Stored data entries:
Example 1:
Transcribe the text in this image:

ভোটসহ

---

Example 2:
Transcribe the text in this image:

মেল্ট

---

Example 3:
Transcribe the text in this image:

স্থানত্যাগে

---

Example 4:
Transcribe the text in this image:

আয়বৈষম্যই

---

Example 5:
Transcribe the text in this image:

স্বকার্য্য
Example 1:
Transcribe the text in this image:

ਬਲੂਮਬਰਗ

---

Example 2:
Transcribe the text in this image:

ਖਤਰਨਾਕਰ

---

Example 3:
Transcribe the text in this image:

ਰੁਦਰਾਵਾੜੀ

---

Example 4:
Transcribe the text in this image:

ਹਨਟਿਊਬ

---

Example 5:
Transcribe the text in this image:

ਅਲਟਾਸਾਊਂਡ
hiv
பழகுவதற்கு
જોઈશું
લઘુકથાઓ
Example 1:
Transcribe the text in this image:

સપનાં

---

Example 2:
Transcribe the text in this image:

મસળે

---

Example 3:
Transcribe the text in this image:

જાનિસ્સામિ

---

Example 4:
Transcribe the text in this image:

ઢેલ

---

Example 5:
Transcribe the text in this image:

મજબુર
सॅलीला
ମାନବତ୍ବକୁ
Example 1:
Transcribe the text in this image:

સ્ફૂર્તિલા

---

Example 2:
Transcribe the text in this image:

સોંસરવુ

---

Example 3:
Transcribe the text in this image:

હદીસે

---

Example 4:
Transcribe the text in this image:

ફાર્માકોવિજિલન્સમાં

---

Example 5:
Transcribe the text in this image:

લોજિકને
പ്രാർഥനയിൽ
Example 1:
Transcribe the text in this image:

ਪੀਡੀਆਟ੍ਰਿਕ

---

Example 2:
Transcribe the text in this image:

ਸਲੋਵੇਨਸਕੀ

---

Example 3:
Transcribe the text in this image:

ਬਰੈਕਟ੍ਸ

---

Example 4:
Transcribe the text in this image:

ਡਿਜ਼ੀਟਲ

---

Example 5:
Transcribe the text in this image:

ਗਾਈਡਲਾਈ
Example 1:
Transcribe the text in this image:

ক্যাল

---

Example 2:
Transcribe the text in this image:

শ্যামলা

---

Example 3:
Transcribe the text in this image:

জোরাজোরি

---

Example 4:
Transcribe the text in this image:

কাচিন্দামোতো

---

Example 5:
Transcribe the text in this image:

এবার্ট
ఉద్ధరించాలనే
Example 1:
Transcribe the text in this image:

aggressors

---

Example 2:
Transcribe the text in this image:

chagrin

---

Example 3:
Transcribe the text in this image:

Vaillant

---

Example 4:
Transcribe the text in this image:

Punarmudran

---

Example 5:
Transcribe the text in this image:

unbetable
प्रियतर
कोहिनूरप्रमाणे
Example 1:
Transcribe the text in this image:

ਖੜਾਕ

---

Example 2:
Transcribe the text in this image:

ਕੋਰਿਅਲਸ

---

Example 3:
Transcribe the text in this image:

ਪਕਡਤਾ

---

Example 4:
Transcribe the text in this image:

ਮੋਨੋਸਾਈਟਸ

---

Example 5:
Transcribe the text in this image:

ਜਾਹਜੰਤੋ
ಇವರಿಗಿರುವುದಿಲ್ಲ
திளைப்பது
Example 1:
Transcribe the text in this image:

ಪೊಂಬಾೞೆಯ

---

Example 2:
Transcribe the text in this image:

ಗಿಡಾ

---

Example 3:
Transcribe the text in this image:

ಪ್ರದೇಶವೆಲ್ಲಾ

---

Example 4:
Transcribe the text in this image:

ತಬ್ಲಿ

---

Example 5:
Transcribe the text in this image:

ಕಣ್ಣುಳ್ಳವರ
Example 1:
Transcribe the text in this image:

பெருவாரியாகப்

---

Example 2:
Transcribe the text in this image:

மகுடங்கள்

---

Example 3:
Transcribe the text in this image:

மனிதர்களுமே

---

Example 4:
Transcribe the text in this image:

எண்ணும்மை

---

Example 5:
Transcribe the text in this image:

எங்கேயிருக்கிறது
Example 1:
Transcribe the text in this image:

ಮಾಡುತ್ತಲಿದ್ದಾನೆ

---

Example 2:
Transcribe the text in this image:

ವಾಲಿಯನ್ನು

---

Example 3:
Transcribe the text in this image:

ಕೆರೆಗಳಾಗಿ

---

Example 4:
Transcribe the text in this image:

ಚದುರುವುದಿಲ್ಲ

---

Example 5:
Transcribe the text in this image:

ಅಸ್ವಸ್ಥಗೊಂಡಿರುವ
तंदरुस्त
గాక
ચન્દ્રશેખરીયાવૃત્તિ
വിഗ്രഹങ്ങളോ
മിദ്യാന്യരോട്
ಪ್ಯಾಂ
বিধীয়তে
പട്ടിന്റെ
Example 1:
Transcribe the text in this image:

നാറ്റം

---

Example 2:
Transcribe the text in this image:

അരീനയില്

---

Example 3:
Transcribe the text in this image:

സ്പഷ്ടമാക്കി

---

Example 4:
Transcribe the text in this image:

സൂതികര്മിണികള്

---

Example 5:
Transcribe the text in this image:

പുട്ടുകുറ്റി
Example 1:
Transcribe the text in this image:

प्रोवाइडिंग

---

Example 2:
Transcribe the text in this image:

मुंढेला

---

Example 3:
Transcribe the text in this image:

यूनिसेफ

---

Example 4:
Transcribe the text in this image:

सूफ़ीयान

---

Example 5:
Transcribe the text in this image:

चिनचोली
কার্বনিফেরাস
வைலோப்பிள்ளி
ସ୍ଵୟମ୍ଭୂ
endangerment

▸ Aim of the task: Write out every record above, word for word.

▸ Task answer:
Example 1:
Transcribe the text in this image:

ভোটসহ

---

Example 2:
Transcribe the text in this image:

মেল্ট

---

Example 3:
Transcribe the text in this image:

স্থানত্যাগে

---

Example 4:
Transcribe the text in this image:

আয়বৈষম্যই

---

Example 5:
Transcribe the text in this image:

স্বকার্য্য
Example 1:
Transcribe the text in this image:

ਬਲੂਮਬਰਗ

---

Example 2:
Transcribe the text in this image:

ਖਤਰਨਾਕਰ

---

Example 3:
Transcribe the text in this image:

ਰੁਦਰਾਵਾੜੀ

---

Example 4:
Transcribe the text in this image:

ਹਨਟਿਊਬ

---

Example 5:
Transcribe the text in this image:

ਅਲਟਾਸਾਊਂਡ
hiv
பழகுவதற்கு
જોઈશું
લઘુકથાઓ
Example 1:
Transcribe the text in this image:

સપનાં

---

Example 2:
Transcribe the text in this image:

મસળે

---

Example 3:
Transcribe the text in this image:

જાનિસ્સામિ

---

Example 4:
Transcribe the text in this image:

ઢેલ

---

Example 5:
Transcribe the text in this image:

મજબુર
सॅलीला
ମାନବତ୍ବକୁ
Example 1:
Transcribe the text in this image:

સ્ફૂર્તિલા

---

Example 2:
Transcribe the text in this image:

સોંસરવુ

---

Example 3:
Transcribe the text in this image:

હદીસે

---

Example 4:
Transcribe the text in this image:

ફાર્માકોવિજિલન્સમાં

---

Example 5:
Transcribe the text in this image:

લોજિકને
പ്രാർഥനയിൽ
Example 1:
Transcribe the text in this image:

ਪੀਡੀਆਟ੍ਰਿਕ

---

Example 2:
Transcribe the text in this image:

ਸਲੋਵੇਨਸਕੀ

---

Example 3:
Transcribe the text in this image:

ਬਰੈਕਟ੍ਸ

---

Example 4:
Transcribe the text in this image:

ਡਿਜ਼ੀਟਲ

---

Example 5:
Transcribe the text in this image:

ਗਾਈਡਲਾਈ
Example 1:
Transcribe the text in this image:

ক্যাল

---

Example 2:
Transcribe the text in this image:

শ্যামলা

---

Example 3:
Transcribe the text in this image:

জোরাজোরি

---

Example 4:
Transcribe the text in this image:

কাচিন্দামোতো

---

Example 5:
Transcribe the text in this image:

এবার্ট
ఉద్ధరించాలనే
Example 1:
Transcribe the text in this image:

aggressors

---

Example 2:
Transcribe the text in this image:

chagrin

---

Example 3:
Transcribe the text in this image:

Vaillant

---

Example 4:
Transcribe the text in this image:

Punarmudran

---

Example 5:
Transcribe the text in this image:

unbetable
प्रियतर
कोहिनूरप्रमाणे
Example 1:
Transcribe the text in this image:

ਖੜਾਕ

---

Example 2:
Transcribe the text in this image:

ਕੋਰਿਅਲਸ

---

Example 3:
Transcribe the text in this image:

ਪਕਡਤਾ

---

Example 4:
Transcribe the text in this image:

ਮੋਨੋਸਾਈਟਸ

---

Example 5:
Transcribe the text in this image:

ਜਾਹਜੰਤੋ
ಇವರಿಗಿರುವುದಿಲ್ಲ
திளைப்பது
Example 1:
Transcribe the text in this image:

ಪೊಂಬಾೞೆಯ

---

Example 2:
Transcribe the text in this image:

ಗಿಡಾ

---

Example 3:
Transcribe the text in this image:

ಪ್ರದೇಶವೆಲ್ಲಾ

---

Example 4:
Transcribe the text in this image:

ತಬ್ಲಿ

---

Example 5:
Transcribe the text in this image:

ಕಣ್ಣುಳ್ಳವರ
Example 1:
Transcribe the text in this image:

பெருவாரியாகப்

---

Example 2:
Transcribe the text in this image:

மகுடங்கள்

---

Example 3:
Transcribe the text in this image:

மனிதர்களுமே

---

Example 4:
Transcribe the text in this image:

எண்ணும்மை

---

Example 5:
Transcribe the text in this image:

எங்கேயிருக்கிறது
Example 1:
Transcribe the text in this image:

ಮಾಡುತ್ತಲಿದ್ದಾನೆ

---

Example 2:
Transcribe the text in this image:

ವಾಲಿಯನ್ನು

---

Example 3:
Transcribe the text in this image:

ಕೆರೆಗಳಾಗಿ

---

Example 4:
Transcribe the text in this image:

ಚದುರುವುದಿಲ್ಲ

---

Example 5:
Transcribe the text in this image:

ಅಸ್ವಸ್ಥಗೊಂಡಿರುವ
तंदरुस्त
గాక
ચન્દ્રશેખરીયાવૃત્તિ
വിഗ്രഹങ്ങളോ
മിദ്യാന്യരോട്
ಪ್ಯಾಂ
বিধীয়তে
പട്ടിന്റെ
Example 1:
Transcribe the text in this image:

നാറ്റം

---

Example 2:
Transcribe the text in this image:

അരീനയില്

---

Example 3:
Transcribe the text in this image:

സ്പഷ്ടമാക്കി

---

Example 4:
Transcribe the text in this image:

സൂതികര്മിണികള്

---

Example 5:
Transcribe the text in this image:

പുട്ടുകുറ്റി
Example 1:
Transcribe the text in this image:

प्रोवाइडिंग

---

Example 2:
Transcribe the text in this image:

मुंढेला

---

Example 3:
Transcribe the text in this image:

यूनिसेफ

---

Example 4:
Transcribe the text in this image:

सूफ़ीयान

---

Example 5:
Transcribe the text in this image:

चिनचोली
কার্বনিফেরাস
வைலோப்பிள்ளி
ସ୍ଵୟମ୍ଭୂ
endangerment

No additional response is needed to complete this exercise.